Встаю, выпрямляюсь. С моими годами этот трюк уже непросто делать, но все еще получается ― выпрямиться, спинка струной, подбородок чуть вверх, и из уборщицы превратиться в царицу. И возвестить-представиться
― Я ― Авдотья Серая, ведьма в седьмом поколении! Услышала звон чудес и пришла увидеть, что происходит!
Кузьмич
Первым делом надо выпить. Знаю, знаю, выглядит так себе, когда небритый пожилой хмырь почти утром хлебает балтику-девятку из горла... А что делать?
У меня есть на то причина.
Если подумать, то у всех и на все есть причины. На глупости, на подлости, на всякое-разное...
А с моей причиной высосать с утра бутыль девятки - это самое безобидное.
Сижу на лавочке в тенечке, думаю. Ждать, когда заказчики свяжутся? Как-то глупо.
Может, самому жахнуть? А чего! Я ли не жахну-то!
Надо только уточнить, куда жахать...
Упс...
В корпус, смотрю, слетаются-сбегаются. Волки да вороны.
Вас тут не хватает.
Серая на оранжевой телеге прикатила... Знаю я, знаю эту суку... Этой палец в рот не клади, приехала ― значит, почуяла поживу...
Сама-то старушенция, древняя, как сама Лилит... Не-не, вру, Государыня Лилит прекрасна и юна, как весенний лепесток кактуса!
Ладно, не важно... Серая, конечно, не Лилит, но тоже тот еще подарочек.
Надо бы как-то выяснить, что она знает, да зачем прикатила.
А она полшага назад отошла и пропала, только шелест листьев из леса донесся... Знаю я эти фокусы.

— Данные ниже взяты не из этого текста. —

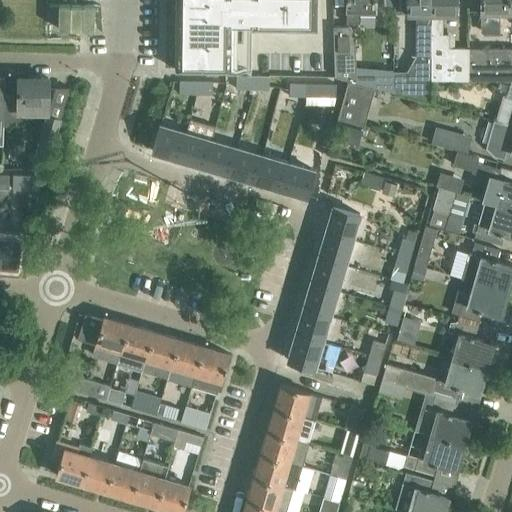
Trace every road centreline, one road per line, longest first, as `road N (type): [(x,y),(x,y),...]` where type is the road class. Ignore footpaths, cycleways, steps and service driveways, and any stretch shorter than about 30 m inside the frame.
road 1 (residential): [(271,347),(303,244),(296,214),(96,150)]
road 2 (residential): [(271,347),(58,283)]
road 3 (residential): [(223,511),(271,347)]
road 4 (residential): [(58,283),(96,150)]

Спряталась в своем лесу, наблюдает.
А меня нету, я дворник, сижу на лавочке, пью эту мочу со спиртом... Нюхай ― балтика, девятка. И аромат потных подмышек и нестиранных носков. Нюхай.
Не унюхала. Это правильно, нечего меня вынюхивать. Не для того я тут сижу, чтоб с волчицами, да еще и городскими, трепаться.

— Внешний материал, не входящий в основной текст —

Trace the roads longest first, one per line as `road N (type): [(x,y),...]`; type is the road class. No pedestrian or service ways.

Видно мне её плохо, мне-то ходу в тот лесок нету, но я отсюда вижу, что она смотрит на здание, нюхает здание, чуть не вылизывает здание... Что-то её там заинтриговало.
А что её может заинтриговать? Только мой пациент, про которого мне надо с кем-то-там сговориться, упаковать и отправить с перспективой роста...
Отправить его, а роста моего, конечно.
Значит, пришла моя потомственная волчица увести у меня мою пятую ступень?
И клиенты не выходят на связь... Знаю я их, пока с ними Водитель Легионов свяжется, да пока они до меня доберутся... Волчица давно уже утащит добычу в логово, она сучка чуйкая и зубастая...
Значит, однозначно надо как-то решать сейчас.
Встаю с лавочки, оглядываюсь по сторонам, закидываю пустую бутыль в кусты. Дворник я, и ругаться за мусор тоже мне... Не стану же я сам себя ругать?
Стану.
Ай-яй-яй, нехорошо мусорить.
Пошатываясь, шагаю к машине.
Надо бы что-нибудь для начала сделать, такое... Чтобы просто начать.
Чтобы кисло не было, а то после звонка, после перспектив, еще и после балтики ― что-то стало мне противно все это.